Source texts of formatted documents
%%

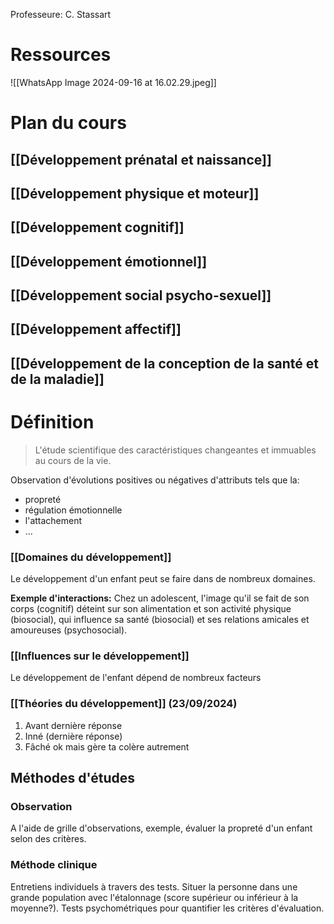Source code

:  
Professeure: C. Stassart
# Ressources
![[WhatsApp Image 2024-09-16 at 16.02.29.jpeg]]
# Plan du cours

## [[Développement prénatal et naissance]]
## [[Développement physique et moteur]]

## [[Développement cognitif]]
## [[Développement émotionnel]]
## [[Développement social psycho-sexuel]]

## [[Développement affectif]]

## [[Développement de la conception de la santé et de la maladie]]

# Définition
> L'étude scientifique des caractéristiques changeantes et immuables au cours de la vie.



Observation d'évolutions positives ou négatives d'attributs tels que la:
- propreté
- régulation émotionnelle
- l'attachement
- ...

### [[Domaines du développement]]
Le développement d'un enfant peut se faire dans de nombreux domaines.


**Exemple d'interactions:**
Chez un adolescent, l'image qu'il se fait de son corps (cognitif) déteint sur son alimentation et son activité physique (biosocial), qui influence sa santé (biosocial) et ses relations amicales et amoureuses (psychosocial).

### [[Influences sur le développement]]
Le développement de l'enfant dépend de nombreux facteurs


### [[Théories du développement]] (23/09/2024)
1) Avant dernière réponse
2) Inné (dernière réponse)
3) Fâché ok mais gère ta colère autrement


## Méthodes d'études
### Observation
A l'aide de grille d'observations, exemple, évaluer la propreté d'un enfant selon des critères.
### Méthode clinique
Entretiens individuels à travers des tests. Situer la personne dans une grande population avec l'étalonnage (score supérieur ou inférieur à la moyenne?). Tests psychométriques pour quantifier les critères d'évaluation.












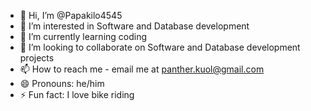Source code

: - 👋 Hi, I’m @Papakilo4545
- 👀 I’m interested in Software and Database development
- 🌱 I’m currently learning coding
- 💞️ I’m looking to collaborate on Software and Database development projects
- 📫 How to reach me - email me at panther.kuol@gmail.com
- 😄 Pronouns: he/him
- ⚡ Fun fact: I love bike riding

<!---
Papakilo4545/Papakilo4545 is a ✨ special ✨ repository because its `README.md` (this file) appears on your GitHub profile.
You can click the Preview link to take a look at your changes.
--->
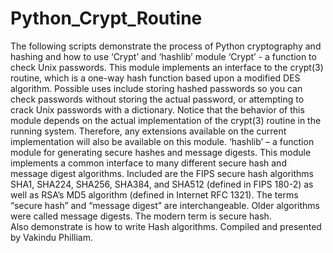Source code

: # Python_Crypt_Routine
The following scripts demonstrate the process of Python cryptography and hashing and how to use ‘Crypt’ and ‘hashlib’ module ‘Crypt’ - a function to check Unix passwords. 
This module implements an interface to the crypt(3) routine, which is a one-way hash function based upon a modified DES algorithm. 
Possible uses include storing hashed passwords so you can check passwords without storing the actual password, or attempting to crack Unix passwords with a dictionary. 
Notice that the behavior of this module depends on the actual implementation of the crypt(3) routine in the running system. 
Therefore, any extensions available on the current implementation will also be available on this module. 
‘hashlib’ – a function module for generating secure hashes and message digests. 
This module implements a common interface to many different secure hash and message digest algorithms. 
Included are the FIPS secure hash algorithms SHA1, SHA224, SHA256, SHA384, and SHA512 (defined in FIPS 180-2) as well as RSA’s MD5 algorithm (defined in Internet RFC 1321). 
The terms “secure hash” and “message digest” are interchangeable. Older algorithms were called message digests. The modern term is secure hash.  
Also demonstrate is how to write Hash algorithms. 
Compiled and presented by Vakindu Philliam.
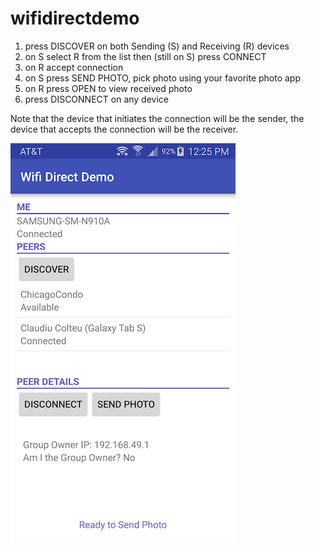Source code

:# wifidirectdemo

1. press DISCOVER on both Sending (S) and Receiving (R) devices
2. on S select R from the list then (still on S) press CONNECT
3. on R accept connection
4. on S press SEND PHOTO, pick photo using your favorite photo app
5. on R press OPEN to view received photo
6. press DISCONNECT on any device

Note that the device that initiates the connection will be the sender, the device that accepts the connection will be the receiver.

![Alt text](/connected.png?raw=true "Connected and ready to send. Notice the Wifi Direct icon in the status bar.")
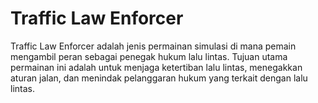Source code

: # Traffic Law Enforcer
Traffic Law Enforcer adalah jenis permainan simulasi di mana pemain mengambil 
peran sebagai penegak hukum lalu lintas. 
Tujuan utama permainan ini adalah untuk menjaga ketertiban lalu lintas, 
menegakkan aturan jalan, dan menindak pelanggaran hukum yang terkait dengan lalu lintas.
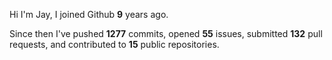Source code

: Hi I'm Jay, I joined Github **9** years ago.

Since then I've pushed **1277** commits, opened **55** issues, submitted **132** pull requests, and contributed to **15** public repositories.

%%

* _Written task_
Put every line of source text from all the records into a JSON list of strings, one string per line, leaving out blank lines. Leave the pictures out of the list.

* _Solution for this problem_
[
  "Source code",
  ":  ",
  "Professeure: C. Stassart",
  "# Ressources",
  "![[WhatsApp Image 2024-09-16 at 16.02.29.jpeg]]",
  "# Plan du cours",
  "## [[Développement prénatal et naissance]]",
  "## [[Développement physique et moteur]]",
  "## [[Développement cognitif]]",
  "## [[Développement émotionnel]]",
  "## [[Développement social psycho-sexuel]]",
  "## [[Développement affectif]]",
  "## [[Développement de la conception de la santé et de la maladie]]",
  "# Définition",
  "> L'étude scientifique des caractéristiques changeantes et immuables au cours de la vie.",
  "Observation d'évolutions positives ou négatives d'attributs tels que la:",
  "- propreté",
  "- régulation émotionnelle",
  "- l'attachement",
  "- ...",
  "### [[Domaines du développement]]",
  "Le développement d'un enfant peut se faire dans de nombreux domaines.",
  "**Exemple d'interactions:**",
  "Chez un adolescent, l'image qu'il se fait de son corps (cognitif) déteint sur son alimentation et son activité physique (biosocial), qui influence sa santé (biosocial) et ses relations amicales et amoureuses (psychosocial).",
  "### [[Influences sur le développement]]",
  "Le développement de l'enfant dépend de nombreux facteurs",
  "### [[Théories du développement]] (23/09/2024)",
  "1) Avant dernière réponse",
  "2) Inné (dernière réponse)",
  "3) Fâché ok mais gère ta colère autrement",
  "## Méthodes d'études",
  "### Observation",
  "A l'aide de grille d'observations, exemple, évaluer la propreté d'un enfant selon des critères.",
  "### Méthode clinique",
  "Entretiens individuels à travers des tests. Situer la personne dans une grande population avec l'étalonnage (score supérieur ou inférieur à la moyenne?). Tests psychométriques pour quantifier les critères d'évaluation.",
  "Source code",
  ": - 👋 Hi, I’m @Papakilo4545",
  "- 👀 I’m interested in Software and Database development",
  "- 🌱 I’m currently learning coding",
  "- 💞️ I’m looking to collaborate on Software and Database development projects",
  "- 📫 How to reach me - email me at panther.kuol@gmail.com",
  "- 😄 Pronouns: he/him",
  "- ⚡ Fun fact: I love bike riding",
  "<!---",
  "Papakilo4545/Papakilo4545 is a ✨ special ✨ repository because its `README.md` (this file) appears on your GitHub profile.",
  "You can click the Preview link to take a look at your changes.",
  "--->",
  "Source code",
  ": # Python_Crypt_Routine",
  "The following scripts demonstrate the process of Python cryptography and hashing and how to use ‘Crypt’ and ‘hashlib’ module ‘Crypt’ - a function to check Unix passwords. ",
  "This module implements an interface to the crypt(3) routine, which is a one-way hash function based upon a modified DES algorithm. ",
  "Possible uses include storing hashed passwords so you can check passwords without storing the actual password, or attempting to crack Unix passwords with a dictionary. ",
  "Notice that the behavior of this module depends on the actual implementation of the crypt(3) routine in the running system. ",
  "Therefore, any extensions available on the current implementation will also be available on this module. ",
  "‘hashlib’ – a function module for generating secure hashes and message digests. ",
  "This module implements a common interface to many different secure hash and message digest algorithms. ",
  "Included are the FIPS secure hash algorithms SHA1, SHA224, SHA256, SHA384, and SHA512 (defined in FIPS 180-2) as well as RSA’s MD5 algorithm (defined in Internet RFC 1321). ",
  "The terms “secure hash” and “message digest” are interchangeable. Older algorithms were called message digests. The modern term is secure hash.  ",
  "Also demonstrate is how to write Hash algorithms. ",
  "Compiled and presented by Vakindu Philliam.",
  "Source code",
  ":# wifidirectdemo",
  "1. press DISCOVER on both Sending (S) and Receiving (R) devices",
  "2. on S select R from the list then (still on S) press CONNECT",
  "3. on R accept connection",
  "4. on S press SEND PHOTO, pick photo using your favorite photo app",
  "5. on R press OPEN to view received photo",
  "6. press DISCONNECT on any device",
  "Note that the device that initiates the connection will be the sender, the device that accepts the connection will be the receiver.",
  "![Alt text](/connected.png?raw=true \"Connected and ready to send. Notice the Wifi Direct icon in the status bar.\")",
  "Source code",
  ": # Traffic Law Enforcer",
  "Traffic Law Enforcer adalah jenis permainan simulasi di mana pemain mengambil ",
  "peran sebagai penegak hukum lalu lintas. ",
  "Tujuan utama permainan ini adalah untuk menjaga ketertiban lalu lintas, ",
  "menegakkan aturan jalan, dan menindak pelanggaran hukum yang terkait dengan lalu lintas.",
  "Source code",
  ": Hi I'm Jay, I joined Github **9** years ago.",
  "Since then I've pushed **1277** commits, opened **55** issues, submitted **132** pull requests, and contributed to **15** public repositories."
]